Mpox – contraction of monkeypox, monkey pox in English – is a viral disease which manifests itself mainly by fever and the appearance of skin lesions, called vesicles. Largely confined to around ten African countries since its discovery in the 1970s, it has spread in 2022 to the rest of the world, including developed countries. Historically, mpox is best known for being transmitted through contact with animals, particularly through the consumption of contaminated flesh. But recent epidemics also seem linked to contamination from one human to another, particularly during sexual intercourse.
We speak of a “clade” to designate the different families of the mpox virus. Since 2022, clade 2 has been circulating in France, as in most countries where the disease has been detected outside Africa. This time, it is a variant of the other large family, clade 1, which was spotted in a patient in Brittany, in western France. Another subtlety: it is not the classic clade 1, present for decades in Africa, but a sub-variant, clade 1b, much more recently identified in the Democratic Republic of Congo (DRC).
There is no indication at this stage that this version of the virus would be more dangerous. Certainly, clade 1 is associated with higher mortality than clade 2. The first is currently causing an epidemic centered in the DRC, with more than 1000 deaths last year. In contrast, the epidemic caused by clade 2 proved to be extremely lethal in countries outside Africa. But these gaps are largely explained by the superior quality of care in developed countries and by the profile of patients. In Central Africa, these are frequently malnourished children, who have often been directly contaminated through animals. In developed countries, it is almost exclusively adults, most often men, who are infected during homosexual relations.

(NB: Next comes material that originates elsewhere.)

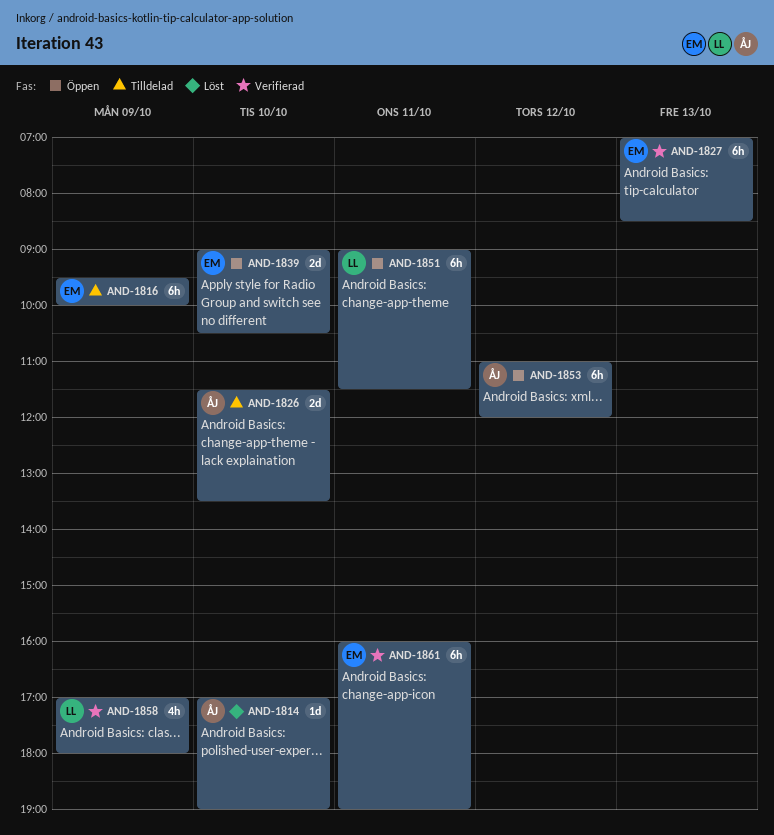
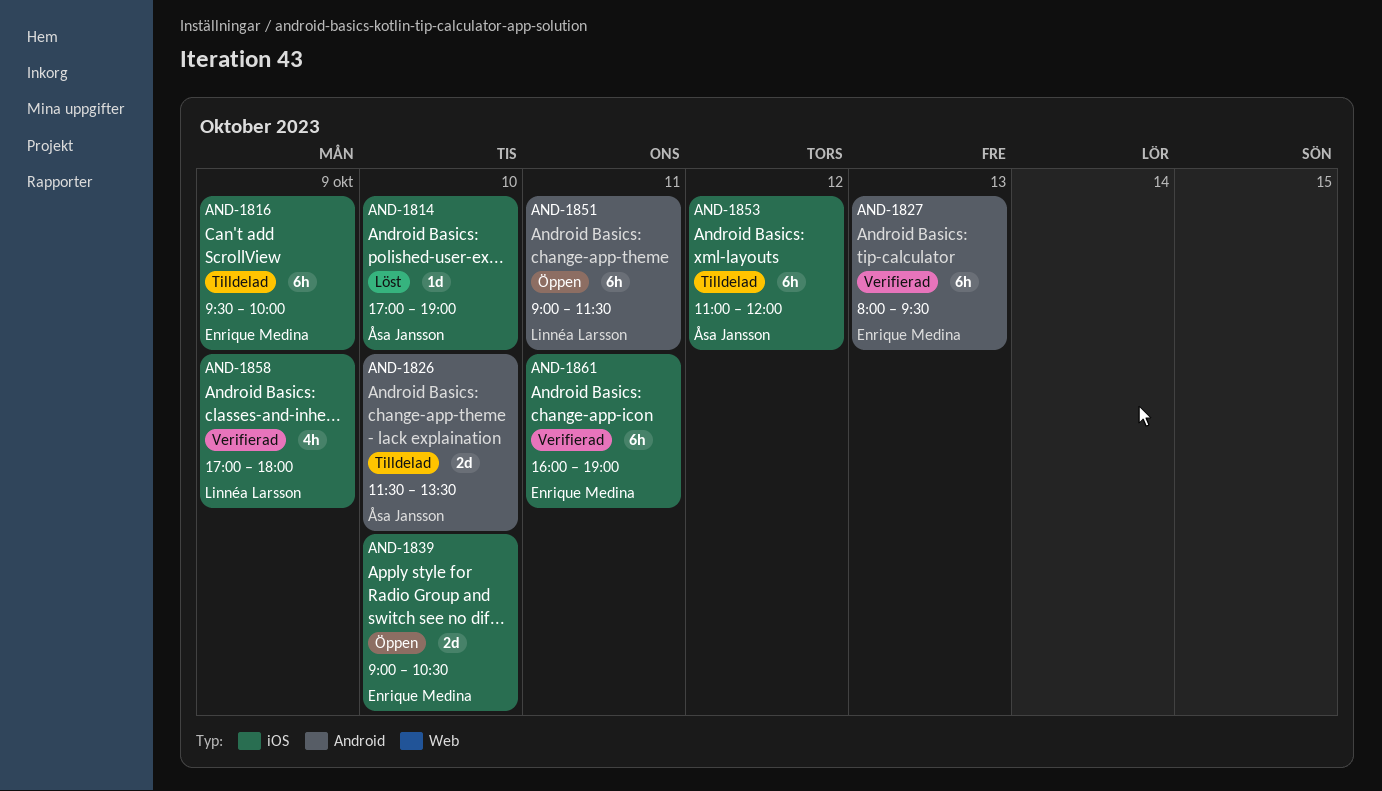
AND-1827, begins: 07:00 -> 08:00
AND-1827, ends: 08:30 -> 09:30
AND-1853, status: Öppen -> Tilldelad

The appearance of the new 1b variant, however, requires increased vigilance. First, because we still don’t know many things about his profile. Unlike its big brother, the classic clade 1, it strikes in the DRC – and in some neighboring countries – adults rather than children. It therefore seems that its mode of transmission is similar to that of clade 2, but its degree of contagiousness remains to be decided. Reassuringly, clade 1b has not caused new outbreaks in the European countries where it has been identified in recent months: Germany, Belgium, the United Kingdom and Sweden. These were generally people who had just returned from Central Africa and had been infected there.
Several vaccines, originally developed against smallpox, are effective against mpox. It remains to be clarified to what extent this effectiveness continues against clade 1b, but for the moment, experts are rather confident.